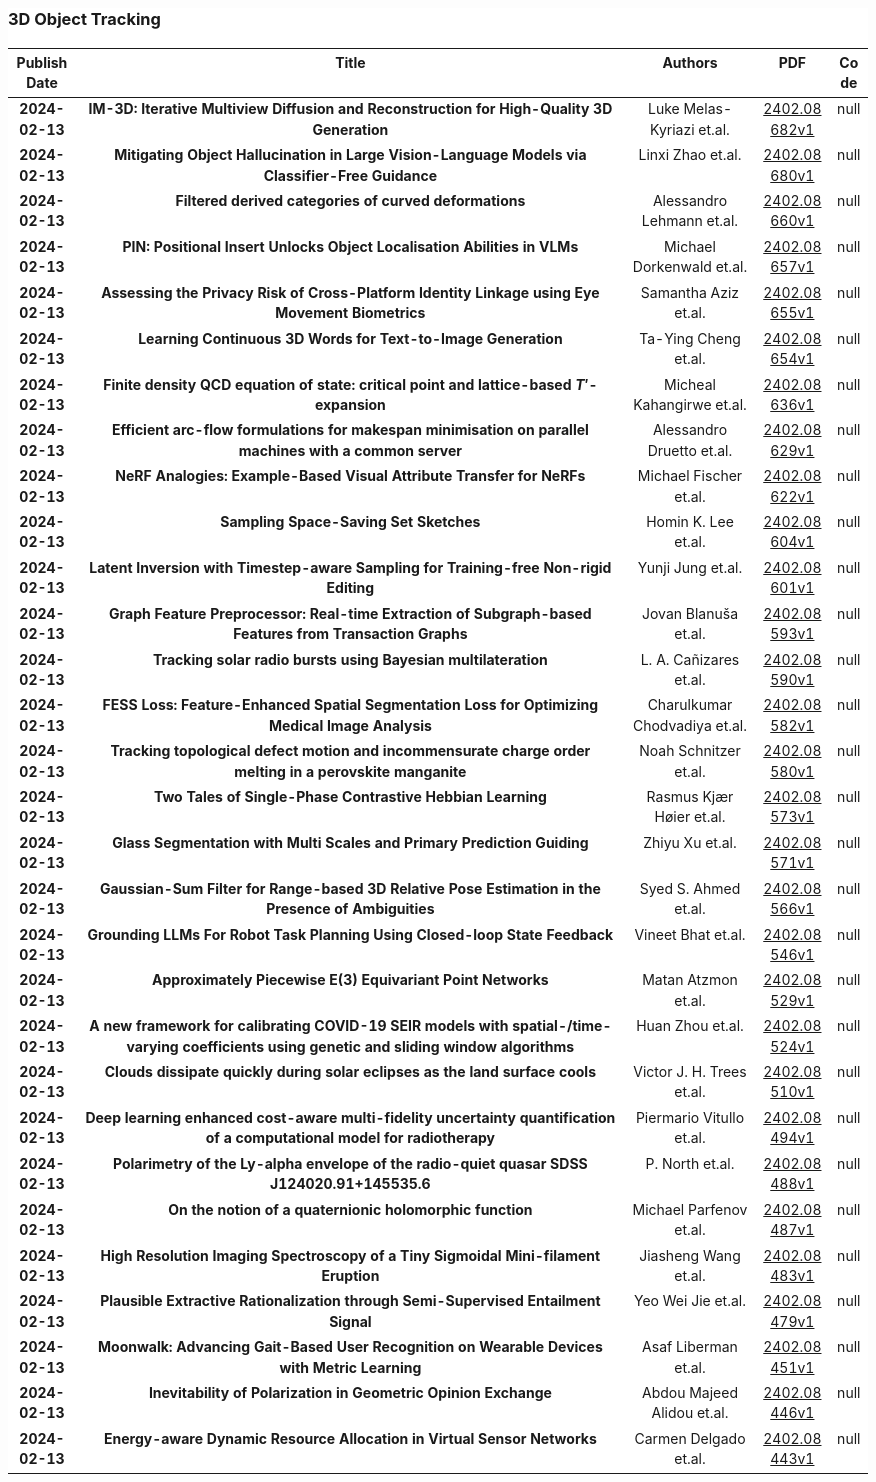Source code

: ### 3D Object Tracking
|Publish Date|Title|Authors|PDF|Code|
| :---: | :---: | :---: | :---: | :---: |
|**2024-02-13**|**IM-3D: Iterative Multiview Diffusion and Reconstruction for High-Quality 3D Generation**|Luke Melas-Kyriazi et.al.|[2402.08682v1](http://arxiv.org/abs/2402.08682v1)|null|
|**2024-02-13**|**Mitigating Object Hallucination in Large Vision-Language Models via Classifier-Free Guidance**|Linxi Zhao et.al.|[2402.08680v1](http://arxiv.org/abs/2402.08680v1)|null|
|**2024-02-13**|**Filtered derived categories of curved deformations**|Alessandro Lehmann et.al.|[2402.08660v1](http://arxiv.org/abs/2402.08660v1)|null|
|**2024-02-13**|**PIN: Positional Insert Unlocks Object Localisation Abilities in VLMs**|Michael Dorkenwald et.al.|[2402.08657v1](http://arxiv.org/abs/2402.08657v1)|null|
|**2024-02-13**|**Assessing the Privacy Risk of Cross-Platform Identity Linkage using Eye Movement Biometrics**|Samantha Aziz et.al.|[2402.08655v1](http://arxiv.org/abs/2402.08655v1)|null|
|**2024-02-13**|**Learning Continuous 3D Words for Text-to-Image Generation**|Ta-Ying Cheng et.al.|[2402.08654v1](http://arxiv.org/abs/2402.08654v1)|null|
|**2024-02-13**|**Finite density QCD equation of state: critical point and lattice-based $T'$-expansion**|Micheal Kahangirwe et.al.|[2402.08636v1](http://arxiv.org/abs/2402.08636v1)|null|
|**2024-02-13**|**Efficient arc-flow formulations for makespan minimisation on parallel machines with a common server**|Alessandro Druetto et.al.|[2402.08629v1](http://arxiv.org/abs/2402.08629v1)|null|
|**2024-02-13**|**NeRF Analogies: Example-Based Visual Attribute Transfer for NeRFs**|Michael Fischer et.al.|[2402.08622v1](http://arxiv.org/abs/2402.08622v1)|null|
|**2024-02-13**|**Sampling Space-Saving Set Sketches**|Homin K. Lee et.al.|[2402.08604v1](http://arxiv.org/abs/2402.08604v1)|null|
|**2024-02-13**|**Latent Inversion with Timestep-aware Sampling for Training-free Non-rigid Editing**|Yunji Jung et.al.|[2402.08601v1](http://arxiv.org/abs/2402.08601v1)|null|
|**2024-02-13**|**Graph Feature Preprocessor: Real-time Extraction of Subgraph-based Features from Transaction Graphs**|Jovan Blanuša et.al.|[2402.08593v1](http://arxiv.org/abs/2402.08593v1)|null|
|**2024-02-13**|**Tracking solar radio bursts using Bayesian multilateration**|L. A. Cañizares et.al.|[2402.08590v1](http://arxiv.org/abs/2402.08590v1)|null|
|**2024-02-13**|**FESS Loss: Feature-Enhanced Spatial Segmentation Loss for Optimizing Medical Image Analysis**|Charulkumar Chodvadiya et.al.|[2402.08582v1](http://arxiv.org/abs/2402.08582v1)|null|
|**2024-02-13**|**Tracking topological defect motion and incommensurate charge order melting in a perovskite manganite**|Noah Schnitzer et.al.|[2402.08580v1](http://arxiv.org/abs/2402.08580v1)|null|
|**2024-02-13**|**Two Tales of Single-Phase Contrastive Hebbian Learning**|Rasmus Kjær Høier et.al.|[2402.08573v1](http://arxiv.org/abs/2402.08573v1)|null|
|**2024-02-13**|**Glass Segmentation with Multi Scales and Primary Prediction Guiding**|Zhiyu Xu et.al.|[2402.08571v1](http://arxiv.org/abs/2402.08571v1)|null|
|**2024-02-13**|**Gaussian-Sum Filter for Range-based 3D Relative Pose Estimation in the Presence of Ambiguities**|Syed S. Ahmed et.al.|[2402.08566v1](http://arxiv.org/abs/2402.08566v1)|null|
|**2024-02-13**|**Grounding LLMs For Robot Task Planning Using Closed-loop State Feedback**|Vineet Bhat et.al.|[2402.08546v1](http://arxiv.org/abs/2402.08546v1)|null|
|**2024-02-13**|**Approximately Piecewise E(3) Equivariant Point Networks**|Matan Atzmon et.al.|[2402.08529v1](http://arxiv.org/abs/2402.08529v1)|null|
|**2024-02-13**|**A new framework for calibrating COVID-19 SEIR models with spatial-/time-varying coefficients using genetic and sliding window algorithms**|Huan Zhou et.al.|[2402.08524v1](http://arxiv.org/abs/2402.08524v1)|null|
|**2024-02-13**|**Clouds dissipate quickly during solar eclipses as the land surface cools**|Victor J. H. Trees et.al.|[2402.08510v1](http://arxiv.org/abs/2402.08510v1)|null|
|**2024-02-13**|**Deep learning enhanced cost-aware multi-fidelity uncertainty quantification of a computational model for radiotherapy**|Piermario Vitullo et.al.|[2402.08494v1](http://arxiv.org/abs/2402.08494v1)|null|
|**2024-02-13**|**Polarimetry of the Ly-alpha envelope of the radio-quiet quasar SDSS J124020.91+145535.6**|P. North et.al.|[2402.08488v1](http://arxiv.org/abs/2402.08488v1)|null|
|**2024-02-13**|**On the notion of a quaternionic holomorphic function**|Michael Parfenov et.al.|[2402.08487v1](http://arxiv.org/abs/2402.08487v1)|null|
|**2024-02-13**|**High Resolution Imaging Spectroscopy of a Tiny Sigmoidal Mini-filament Eruption**|Jiasheng Wang et.al.|[2402.08483v1](http://arxiv.org/abs/2402.08483v1)|null|
|**2024-02-13**|**Plausible Extractive Rationalization through Semi-Supervised Entailment Signal**|Yeo Wei Jie et.al.|[2402.08479v1](http://arxiv.org/abs/2402.08479v1)|null|
|**2024-02-13**|**Moonwalk: Advancing Gait-Based User Recognition on Wearable Devices with Metric Learning**|Asaf Liberman et.al.|[2402.08451v1](http://arxiv.org/abs/2402.08451v1)|null|
|**2024-02-13**|**Inevitability of Polarization in Geometric Opinion Exchange**|Abdou Majeed Alidou et.al.|[2402.08446v1](http://arxiv.org/abs/2402.08446v1)|null|
|**2024-02-13**|**Energy-aware Dynamic Resource Allocation in Virtual Sensor Networks**|Carmen Delgado et.al.|[2402.08443v1](http://arxiv.org/abs/2402.08443v1)|null|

**WHAT THIS TASK INVOLVES**
Copy out all the text from the records above, line for line and without changing anything. Leave the pictures out.

**ANSWER BELOW**
Source code

: ### 3D Object Tracking
|Publish Date|Title|Authors|PDF|Code|
| :---: | :---: | :---: | :---: | :---: |
|**2024-02-13**|**IM-3D: Iterative Multiview Diffusion and Reconstruction for High-Quality 3D Generation**|Luke Melas-Kyriazi et.al.|[2402.08682v1](http://arxiv.org/abs/2402.08682v1)|null|
|**2024-02-13**|**Mitigating Object Hallucination in Large Vision-Language Models via Classifier-Free Guidance**|Linxi Zhao et.al.|[2402.08680v1](http://arxiv.org/abs/2402.08680v1)|null|
|**2024-02-13**|**Filtered derived categories of curved deformations**|Alessandro Lehmann et.al.|[2402.08660v1](http://arxiv.org/abs/2402.08660v1)|null|
|**2024-02-13**|**PIN: Positional Insert Unlocks Object Localisation Abilities in VLMs**|Michael Dorkenwald et.al.|[2402.08657v1](http://arxiv.org/abs/2402.08657v1)|null|
|**2024-02-13**|**Assessing the Privacy Risk of Cross-Platform Identity Linkage using Eye Movement Biometrics**|Samantha Aziz et.al.|[2402.08655v1](http://arxiv.org/abs/2402.08655v1)|null|
|**2024-02-13**|**Learning Continuous 3D Words for Text-to-Image Generation**|Ta-Ying Cheng et.al.|[2402.08654v1](http://arxiv.org/abs/2402.08654v1)|null|
|**2024-02-13**|**Finite density QCD equation of state: critical point and lattice-based $T'$-expansion**|Micheal Kahangirwe et.al.|[2402.08636v1](http://arxiv.org/abs/2402.08636v1)|null|
|**2024-02-13**|**Efficient arc-flow formulations for makespan minimisation on parallel machines with a common server**|Alessandro Druetto et.al.|[2402.08629v1](http://arxiv.org/abs/2402.08629v1)|null|
|**2024-02-13**|**NeRF Analogies: Example-Based Visual Attribute Transfer for NeRFs**|Michael Fischer et.al.|[2402.08622v1](http://arxiv.org/abs/2402.08622v1)|null|
|**2024-02-13**|**Sampling Space-Saving Set Sketches**|Homin K. Lee et.al.|[2402.08604v1](http://arxiv.org/abs/2402.08604v1)|null|
|**2024-02-13**|**Latent Inversion with Timestep-aware Sampling for Training-free Non-rigid Editing**|Yunji Jung et.al.|[2402.08601v1](http://arxiv.org/abs/2402.08601v1)|null|
|**2024-02-13**|**Graph Feature Preprocessor: Real-time Extraction of Subgraph-based Features from Transaction Graphs**|Jovan Blanuša et.al.|[2402.08593v1](http://arxiv.org/abs/2402.08593v1)|null|
|**2024-02-13**|**Tracking solar radio bursts using Bayesian multilateration**|L. A. Cañizares et.al.|[2402.08590v1](http://arxiv.org/abs/2402.08590v1)|null|
|**2024-02-13**|**FESS Loss: Feature-Enhanced Spatial Segmentation Loss for Optimizing Medical Image Analysis**|Charulkumar Chodvadiya et.al.|[2402.08582v1](http://arxiv.org/abs/2402.08582v1)|null|
|**2024-02-13**|**Tracking topological defect motion and incommensurate charge order melting in a perovskite manganite**|Noah Schnitzer et.al.|[2402.08580v1](http://arxiv.org/abs/2402.08580v1)|null|
|**2024-02-13**|**Two Tales of Single-Phase Contrastive Hebbian Learning**|Rasmus Kjær Høier et.al.|[2402.08573v1](http://arxiv.org/abs/2402.08573v1)|null|
|**2024-02-13**|**Glass Segmentation with Multi Scales and Primary Prediction Guiding**|Zhiyu Xu et.al.|[2402.08571v1](http://arxiv.org/abs/2402.08571v1)|null|
|**2024-02-13**|**Gaussian-Sum Filter for Range-based 3D Relative Pose Estimation in the Presence of Ambiguities**|Syed S. Ahmed et.al.|[2402.08566v1](http://arxiv.org/abs/2402.08566v1)|null|
|**2024-02-13**|**Grounding LLMs For Robot Task Planning Using Closed-loop State Feedback**|Vineet Bhat et.al.|[2402.08546v1](http://arxiv.org/abs/2402.08546v1)|null|
|**2024-02-13**|**Approximately Piecewise E(3) Equivariant Point Networks**|Matan Atzmon et.al.|[2402.08529v1](http://arxiv.org/abs/2402.08529v1)|null|
|**2024-02-13**|**A new framework for calibrating COVID-19 SEIR models with spatial-/time-varying coefficients using genetic and sliding window algorithms**|Huan Zhou et.al.|[2402.08524v1](http://arxiv.org/abs/2402.08524v1)|null|
|**2024-02-13**|**Clouds dissipate quickly during solar eclipses as the land surface cools**|Victor J. H. Trees et.al.|[2402.08510v1](http://arxiv.org/abs/2402.08510v1)|null|
|**2024-02-13**|**Deep learning enhanced cost-aware multi-fidelity uncertainty quantification of a computational model for radiotherapy**|Piermario Vitullo et.al.|[2402.08494v1](http://arxiv.org/abs/2402.08494v1)|null|
|**2024-02-13**|**Polarimetry of the Ly-alpha envelope of the radio-quiet quasar SDSS J124020.91+145535.6**|P. North et.al.|[2402.08488v1](http://arxiv.org/abs/2402.08488v1)|null|
|**2024-02-13**|**On the notion of a quaternionic holomorphic function**|Michael Parfenov et.al.|[2402.08487v1](http://arxiv.org/abs/2402.08487v1)|null|
|**2024-02-13**|**High Resolution Imaging Spectroscopy of a Tiny Sigmoidal Mini-filament Eruption**|Jiasheng Wang et.al.|[2402.08483v1](http://arxiv.org/abs/2402.08483v1)|null|
|**2024-02-13**|**Plausible Extractive Rationalization through Semi-Supervised Entailment Signal**|Yeo Wei Jie et.al.|[2402.08479v1](http://arxiv.org/abs/2402.08479v1)|null|
|**2024-02-13**|**Moonwalk: Advancing Gait-Based User Recognition on Wearable Devices with Metric Learning**|Asaf Liberman et.al.|[2402.08451v1](http://arxiv.org/abs/2402.08451v1)|null|
|**2024-02-13**|**Inevitability of Polarization in Geometric Opinion Exchange**|Abdou Majeed Alidou et.al.|[2402.08446v1](http://arxiv.org/abs/2402.08446v1)|null|
|**2024-02-13**|**Energy-aware Dynamic Resource Allocation in Virtual Sensor Networks**|Carmen Delgado et.al.|[2402.08443v1](http://arxiv.org/abs/2402.08443v1)|null|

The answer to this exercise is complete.